● How to complete this task
Set down each entry exactly; omit images.

● Records for the exercise
------------------------------------------------

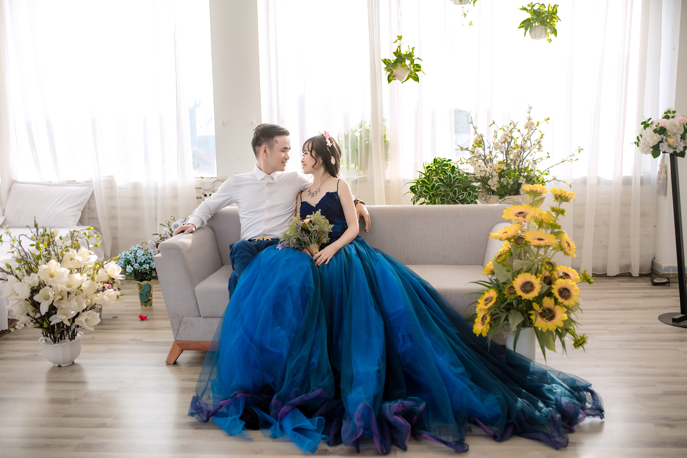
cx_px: 344
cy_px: 229
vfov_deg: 37.9
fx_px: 668
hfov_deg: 54.4
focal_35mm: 35
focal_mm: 35
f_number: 2.5
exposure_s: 1/400
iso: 100
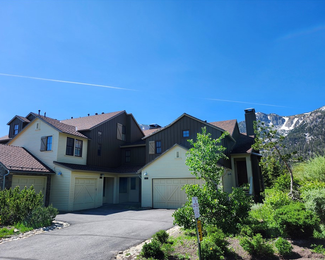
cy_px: 134
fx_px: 240
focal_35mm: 25
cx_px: 148
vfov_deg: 56.8
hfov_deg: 68.0
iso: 25
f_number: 1.8
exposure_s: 1/1135
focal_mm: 5.54
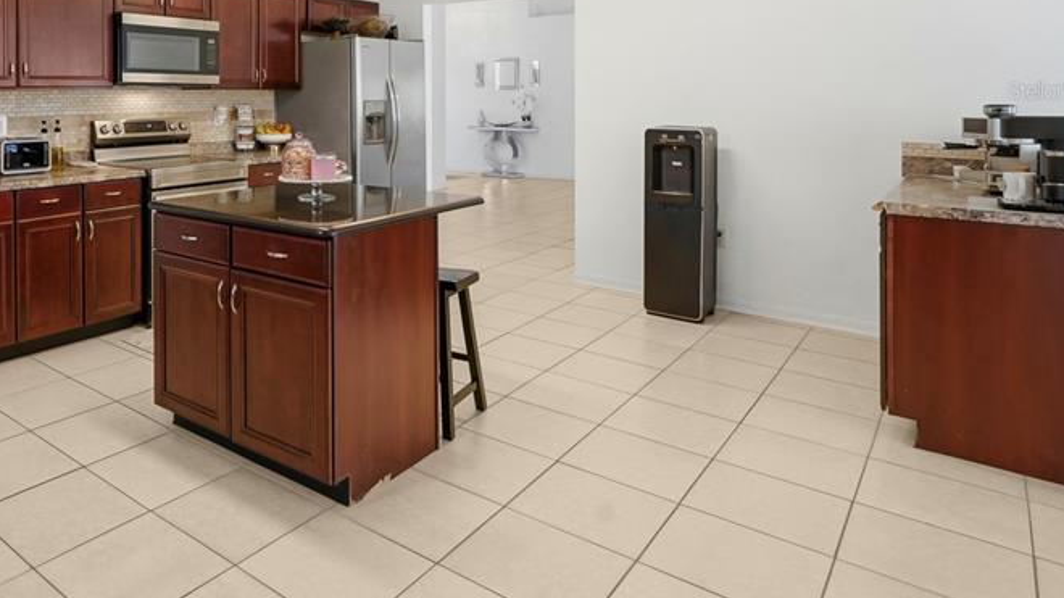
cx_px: 281
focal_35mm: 27
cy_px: 90
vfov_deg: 40.7
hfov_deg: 66.4
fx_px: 756
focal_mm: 16.5
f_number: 8
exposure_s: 1/1250
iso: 2500
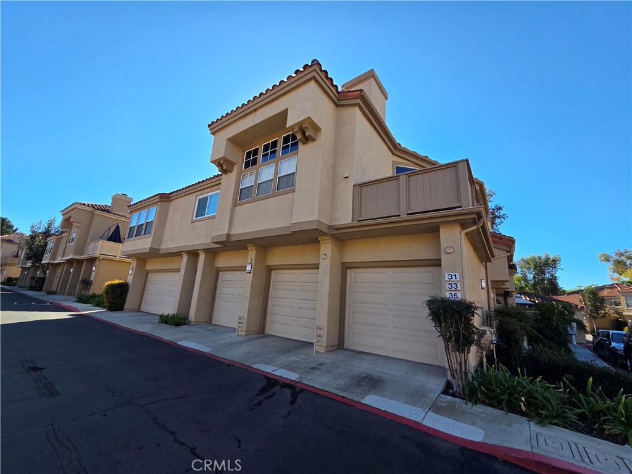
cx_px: 316
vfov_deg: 89.9
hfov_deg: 106.2
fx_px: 237
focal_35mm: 13
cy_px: 237
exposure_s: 1/1199
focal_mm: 2.2
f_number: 2.2
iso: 50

------------------------------------------------

● Exercise solution
cx_px: 344
cy_px: 229
vfov_deg: 37.9
fx_px: 668
hfov_deg: 54.4
focal_35mm: 35
focal_mm: 35
f_number: 2.5
exposure_s: 1/400
iso: 100
cy_px: 134
fx_px: 240
focal_35mm: 25
cx_px: 148
vfov_deg: 56.8
hfov_deg: 68.0
iso: 25
f_number: 1.8
exposure_s: 1/1135
focal_mm: 5.54
cx_px: 281
focal_35mm: 27
cy_px: 90
vfov_deg: 40.7
hfov_deg: 66.4
fx_px: 756
focal_mm: 16.5
f_number: 8
exposure_s: 1/1250
iso: 2500
cx_px: 316
vfov_deg: 89.9
hfov_deg: 106.2
fx_px: 237
focal_35mm: 13
cy_px: 237
exposure_s: 1/1199
focal_mm: 2.2
f_number: 2.2
iso: 50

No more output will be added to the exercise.